Stored entries ->
----

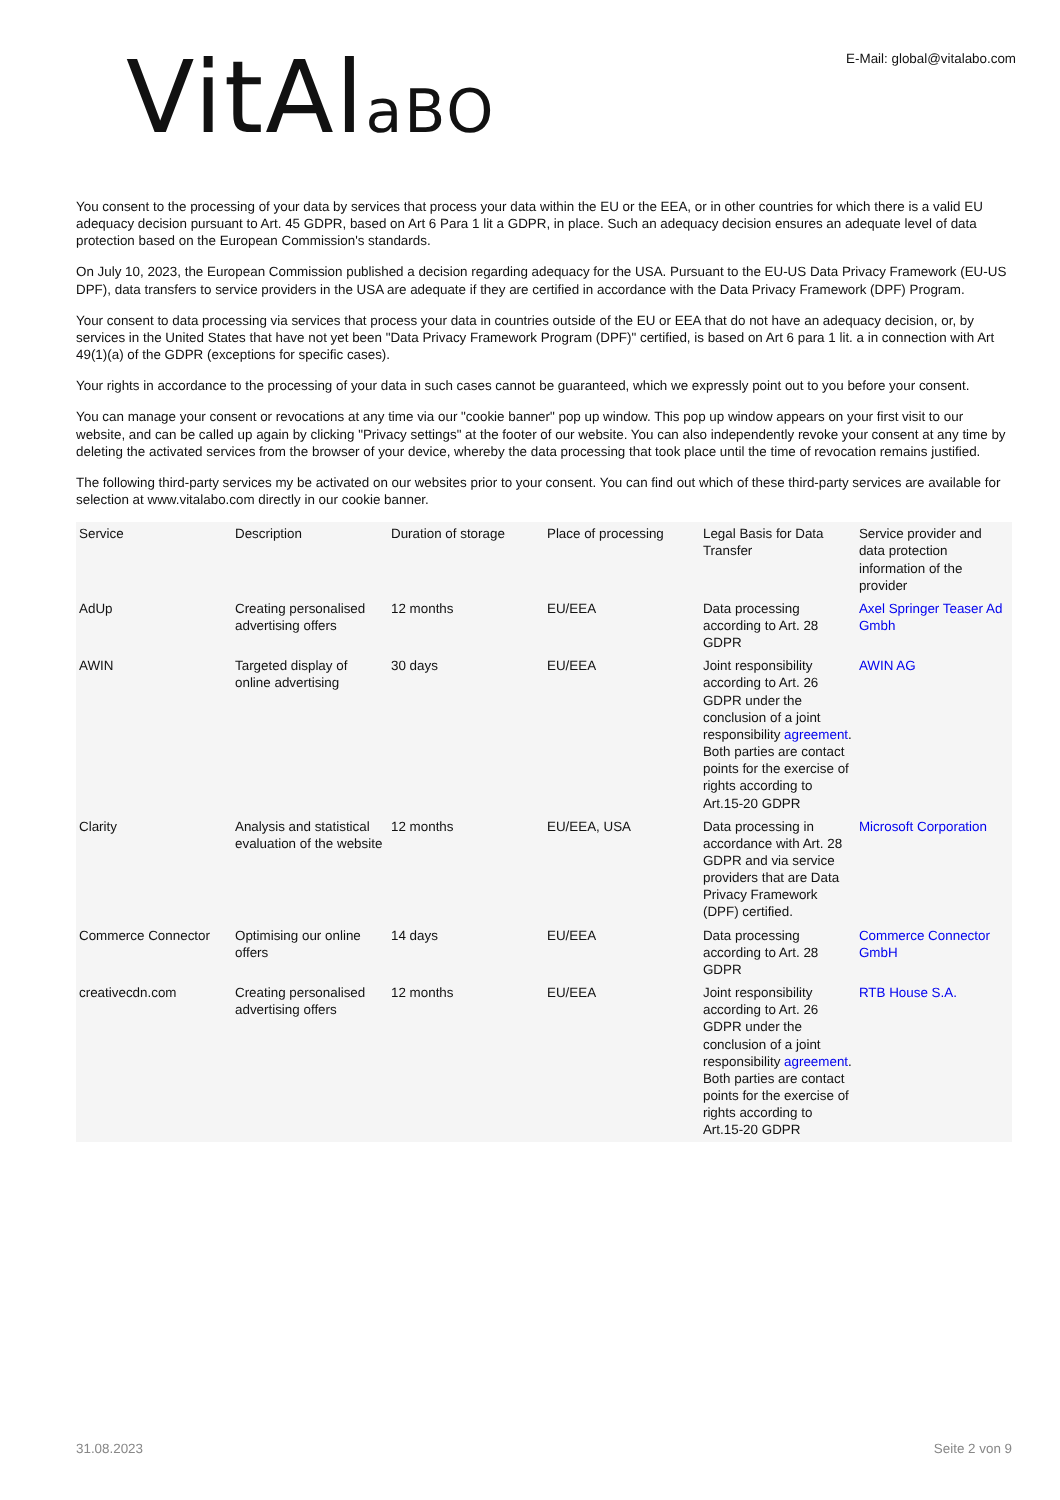VitAlaBO
E-Mail: global@vitalabo.com
You consent to the processing of your data by services that process your data within the EU or the EEA, or in other countries for which there is a valid EU adequacy decision pursuant to Art. 45 GDPR, based on Art 6 Para 1 lit a GDPR, in place. Such an adequacy decision ensures an adequate level of data protection based on the European Commission's standards.
On July 10, 2023, the European Commission published a decision regarding adequacy for the USA. Pursuant to the EU-US Data Privacy Framework (EU-US DPF), data transfers to service providers in the USA are adequate if they are certified in accordance with the Data Privacy Framework (DPF) Program.
Your consent to data processing via services that process your data in countries outside of the EU or EEA that do not have an adequacy decision, or, by services in the United States that have not yet been "Data Privacy Framework Program (DPF)" certified, is based on Art 6 para 1 lit. a in connection with Art 49(1)(a) of the GDPR (exceptions for specific cases).
Your rights in accordance to the processing of your data in such cases cannot be guaranteed, which we expressly point out to you before your consent.
You can manage your consent or revocations at any time via our "cookie banner" pop up window. This pop up window appears on your first visit to our website, and can be called up again by clicking "Privacy settings" at the footer of our website. You can also independently revoke your consent at any time by deleting the activated services from the browser of your device, whereby the data processing that took place until the time of revocation remains justified.
The following third-party services my be activated on our websites prior to your consent. You can find out which of these third-party services are available for selection at www.vitalabo.com directly in our cookie banner.
| Service | Description | Duration of storage | Place of processing | Legal Basis for Data Transfer | Service provider and data protection information of the provider |
| --- | --- | --- | --- | --- | --- |
| AdUp | Creating personalised advertising offers | 12 months | EU/EEA | Data processing according to Art. 28 GDPR | Axel Springer Teaser Ad Gmbh |
| AWIN | Targeted display of online advertising | 30 days | EU/EEA | Joint responsibility according to Art. 26 GDPR under the conclusion of a joint responsibility agreement . Both parties are contact points for the exercise of rights according to Art.15-20 GDPR | AWIN AG |
| Clarity | Analysis and statistical evaluation of the website | 12 months | EU/EEA, USA | Data processing in accordance with Art. 28 GDPR and via service providers that are Data Privacy Framework (DPF) certified. | Microsoft Corporation |
| Commerce Connector | Optimising our online offers | 14 days | EU/EEA | Data processing according to Art. 28 GDPR | Commerce Connector GmbH |
| creativecdn.com | Creating personalised advertising offers | 12 months | EU/EEA | Joint responsibility according to Art. 26 GDPR under the conclusion of a joint responsibility agreement . Both parties are contact points for the exercise of rights according to Art.15-20 GDPR | RTB House S.A. |
31.08.2023 Seite 2 von 9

----

Directions for this task -> Your answer should be an exact copy of the entries above, with no images included.

Exercise solution ->
VitAlaBO
E-Mail: global@vitalabo.com
You consent to the processing of your data by services that process your data within the EU or the EEA, or in other countries for which there is a valid EU adequacy decision pursuant to Art. 45 GDPR, based on Art 6 Para 1 lit a GDPR, in place. Such an adequacy decision ensures an adequate level of data protection based on the European Commission's standards.
On July 10, 2023, the European Commission published a decision regarding adequacy for the USA. Pursuant to the EU-US Data Privacy Framework (EU-US DPF), data transfers to service providers in the USA are adequate if they are certified in accordance with the Data Privacy Framework (DPF) Program.
Your consent to data processing via services that process your data in countries outside of the EU or EEA that do not have an adequacy decision, or, by services in the United States that have not yet been "Data Privacy Framework Program (DPF)" certified, is based on Art 6 para 1 lit. a in connection with Art 49(1)(a) of the GDPR (exceptions for specific cases).
Your rights in accordance to the processing of your data in such cases cannot be guaranteed, which we expressly point out to you before your consent.
You can manage your consent or revocations at any time via our "cookie banner" pop up window. This pop up window appears on your first visit to our website, and can be called up again by clicking "Privacy settings" at the footer of our website. You can also independently revoke your consent at any time by deleting the activated services from the browser of your device, whereby the data processing that took place until the time of revocation remains justified.
The following third-party services my be activated on our websites prior to your consent. You can find out which of these third-party services are available for selection at www.vitalabo.com directly in our cookie banner.
| Service | Description | Duration of storage | Place of processing | Legal Basis for Data Transfer | Service provider and data protection information of the provider |
| --- | --- | --- | --- | --- | --- |
| AdUp | Creating personalised advertising offers | 12 months | EU/EEA | Data processing according to Art. 28 GDPR | Axel Springer Teaser Ad Gmbh |
| AWIN | Targeted display of online advertising | 30 days | EU/EEA | Joint responsibility according to Art. 26 GDPR under the conclusion of a joint responsibility agreement . Both parties are contact points for the exercise of rights according to Art.15-20 GDPR | AWIN AG |
| Clarity | Analysis and statistical evaluation of the website | 12 months | EU/EEA, USA | Data processing in accordance with Art. 28 GDPR and via service providers that are Data Privacy Framework (DPF) certified. | Microsoft Corporation |
| Commerce Connector | Optimising our online offers | 14 days | EU/EEA | Data processing according to Art. 28 GDPR | Commerce Connector GmbH |
| creativecdn.com | Creating personalised advertising offers | 12 months | EU/EEA | Joint responsibility according to Art. 26 GDPR under the conclusion of a joint responsibility agreement . Both parties are contact points for the exercise of rights according to Art.15-20 GDPR | RTB House S.A. |
31.08.2023 Seite 2 von 9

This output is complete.